To be a good communicator, your brain needs to be resilient to stress, says Shiv. “The way to switch the brain in to a more open, risk-tolerant mindset is to first and foremost, bring in a state of comfort to the brain,” he adds. “So, how do you do that? You weave in the familiar.”
“It could be trust. Tried and trusted. That brings a lot of comfort to the brain. It could be validation. Testimonials. ‘I’m not the only one saying this. There are other people saying this’,” he notes. “And, of course, laughter is one of the fastest ways to alleviate stress and get the person’s brain into a more risk-tolerant type of mindset.”
Emotion and Decision-Making
Finally, Shiv has sage advice for anyone stressed out over whether a personal or professional decision they make is the right one.
“In the real world, there is no such thing as making the right decision.

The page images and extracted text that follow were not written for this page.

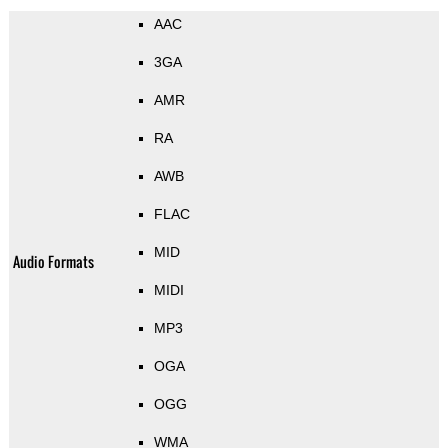
AAC
3GA
AMR
RA
AWB
FLAC
MID
Audio Formats
MIDI
MP3
OGA
OGG
WMA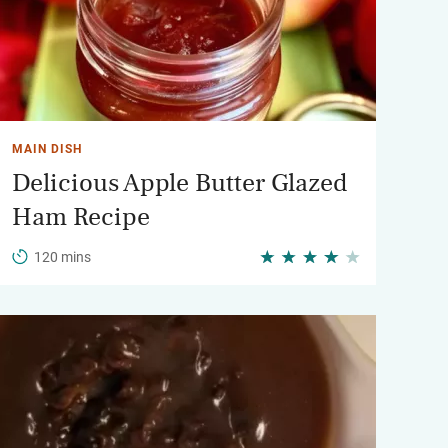
MAIN DISH
Delicious Apple Butter Glazed
Ham Recipe
120 mins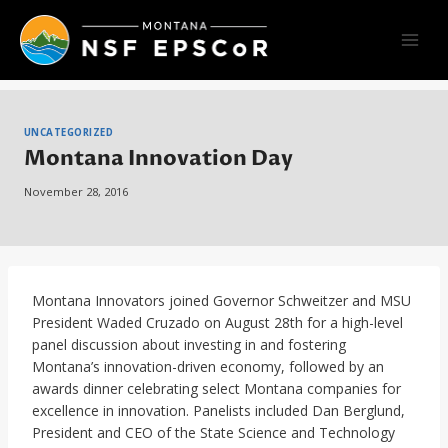
Skip
to
content
UNCATEGORIZED
Montana Innovation Day
November 28, 2016
Montana Innovators joined Governor Schweitzer and MSU
President Waded Cruzado on August 28th for a high-level
panel discussion about investing in and fostering
Montana’s innovation-driven economy, followed by an
awards dinner celebrating select Montana companies for
excellence in innovation. Panelists included Dan Berglund,
President and CEO of the State Science and Technology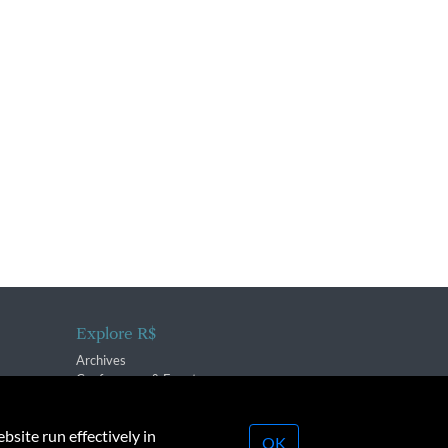
Explore R$
Archives
Conferences & Events
bsite run effectively in
OK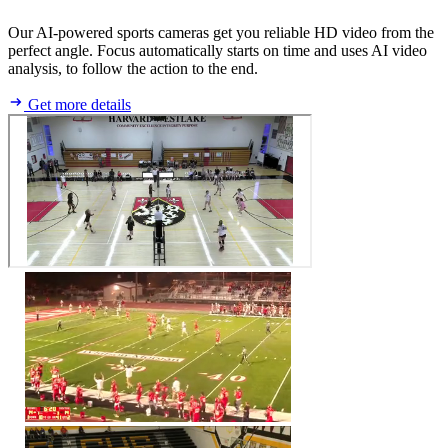
Our AI-powered sports cameras get you reliable HD video from the
perfect angle. Focus automatically starts on time and uses AI video
analysis, to follow the action to the end.
Get more details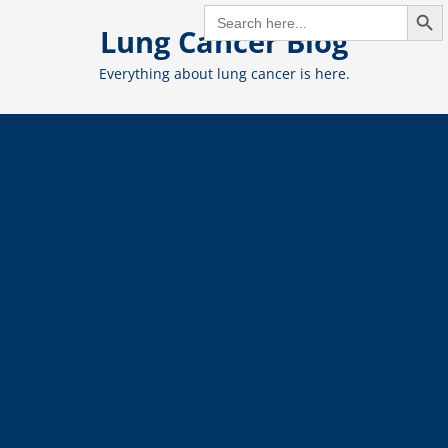
Search But
Skip
SEARCH
FOR:
Lung Cancer Blog
to
content
Everything about lung cancer is here.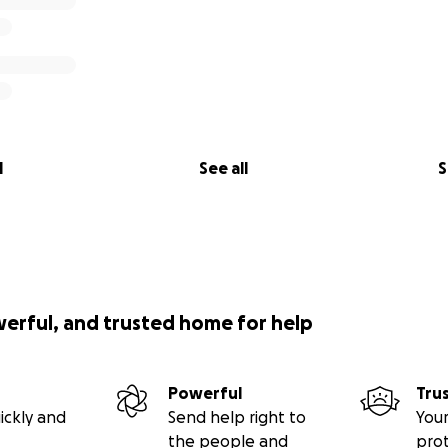
l
See all
S
werful, and trusted home for help
Powerful
Tru
ickly and
Send help right to
Your
the people and
pro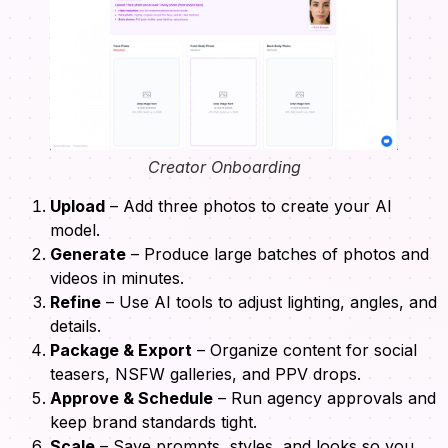
Creator Onboarding
Upload
– Add three photos to create your AI
model.
Generate
– Produce large batches of photos and
videos in minutes.
Refine
– Use AI tools to adjust lighting, angles, and
details.
Package & Export
– Organize content for social
teasers, NSFW galleries, and PPV drops.
Approve & Schedule
– Run agency approvals and
keep brand standards tight.
Scale
– Save prompts, styles, and looks so you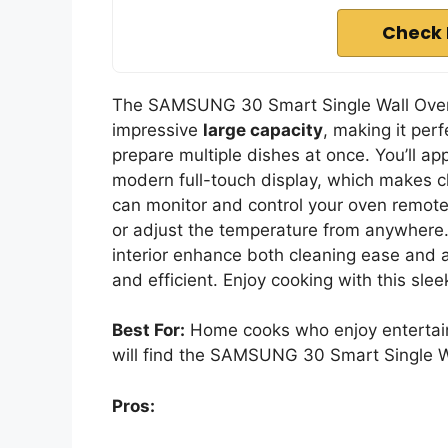
Check 
The SAMSUNG 30 Smart Single Wall Oven
impressive
large capacity
, making it per
prepare multiple dishes at once. You’ll ap
modern full-touch display, which makes c
can monitor and control your oven remote
or adjust the temperature from anywhere.
interior enhance both cleaning ease and a
and efficient. Enjoy cooking with this slee
Best For:
Home cooks who enjoy entertain
will find the SAMSUNG 30 Smart Single Wa
Pros:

You make the decision and then make the decision right.”
That means you need to tap into those feelings of conviction and confidence. “Construct a narrative that showcases total success, that’ll allow you to be confident,” Shiv advises.
But the rational brain does have a role to play here, and that’s why he often recommends doing a pre-mortem. By looking ahead to anticipate any roadblocks that might crop up, you can address and prevent problems before they happen.
“So go ahead, make the decision, and invoke all these positive emotions,” Shiv says. “In order to get the best out of life, we have to expect the best out of life.”